The standard adult dose of STERILE WATER IN PLASTIC CONTAINER is: Not applicable; Sterile Water is used as a vehicle for reconstitution or dilution of compatible medications per manufacturer guidelines, not as a therapeutic agent with intrinsic dosing.. The standard adult dose of PHOXILLUM BK 4/2.5 IN PLASTIC CONTAINER is: Intravenous infusion only. Each 1000 m L bag contains 4 g of amino acids and 2.5 g of lipids. Typical adult dose: 1.5-2.0 g/kg/day of amino acids (equivalent to 37.5-50 m L/kg/day) and 1.0-1.5 g/kg/day of lipids. Administer at a rate not to exceed 0.11 g/kg/hour of amino acids and 0.15 g/kg/hour of lipids. For a 70 kg patient, this equals approximately 2.6-3.5 L/day.. Dosing should always be individualized based on indication, renal and hepatic function, age, and other patient factors.
No direct drug-drug interaction has been formally documented between STERILE WATER IN PLASTIC CONTAINER and PHOXILLUM BK 4/2.5 IN PLASTIC CONTAINER in current clinical databases. However, individual patient risk factors including other medications, organ function, and comorbidities should always be evaluated by a qualified healthcare provider.

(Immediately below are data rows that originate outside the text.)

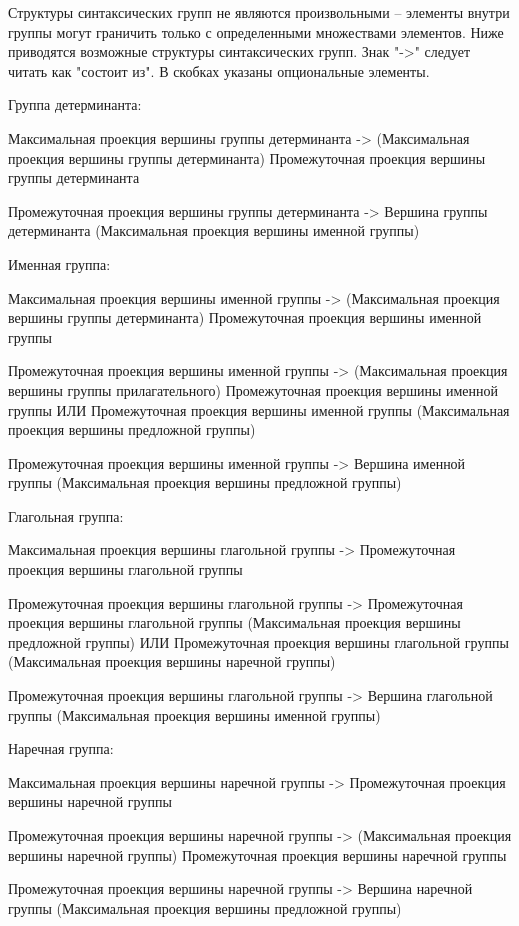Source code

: Структуры синтаксических групп не являются произвольными -- элементы внутри группы могут граничить только с определенными множествами элементов.
Ниже приводятся возможные структуры синтаксических групп.
Знак "->"{} следует читать как "состоит из"{}.
В скобках указаны опциональные элементы.

Группа детерминанта:
\begin{textitemize}
    \item Максимальная проекция вершины группы детерминанта -> (Максимальная проекция вершины группы детерминанта) Промежуточная проекция вершины группы детерминанта
    \item Промежуточная проекция вершины группы детерминанта -> Вершина группы детерминанта (Максимальная проекция вершины именной группы)
\end{textitemize}

Именная группа:
\begin{textitemize}
    \item Максимальная проекция вершины именной группы -> (Максимальная проекция вершины группы детерминанта) Промежуточная проекция вершины именной группы
    \item Промежуточная проекция вершины именной группы -> (Максимальная проекция вершины группы прилагательного) Промежуточная проекция вершины именной группы ИЛИ Промежуточная проекция вершины именной группы (Максимальная проекция вершины предложной группы)
    \item Промежуточная проекция вершины именной группы -> Вершина именной группы (Максимальная проекция вершины предложной группы)
\end{textitemize}

Глагольная группа:
\begin{textitemize}
    \item Максимальная проекция вершины глагольной группы -> Промежуточная проекция вершины глагольной группы
    \item Промежуточная проекция вершины глагольной группы -> Промежуточная проекция вершины глагольной группы (Максимальная проекция вершины предложной группы) ИЛИ Промежуточная проекция вершины глагольной группы (Максимальная проекция вершины наречной группы)
    \item Промежуточная проекция вершины глагольной группы -> Вершина глагольной группы (Максимальная проекция вершины именной группы)
\end{textitemize}

Наречная группа:
\begin{textitemize}
    \item Максимальная проекция вершины наречной группы -> Промежуточная проекция вершины наречной группы
    \item Промежуточная проекция вершины наречной группы -> (Максимальная проекция вершины наречной группы) Промежуточная проекция вершины наречной группы
    \item Промежуточная проекция вершины наречной группы -> Вершина наречной группы (Максимальная проекция вершины предложной группы)
\end{textitemize}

The maternal-fetal safety profiles differ. STERILE WATER IN PLASTIC CONTAINER is classified as Category C. No teratogenic risk; sterile water is a physiologic fluid with no known fetal toxicity across all trimesters.. PHOXILLUM BK 4/2.5 IN PLASTIC CONTAINER is classified as Category C. Limited data; no evidence of teratogenicity in animal studies; avoid if possible in first trimester due to theoretical risks of uremic toxin accumulation.. Always consult a maternal-fetal medicine specialist before taking either drug during pregnancy or lactation.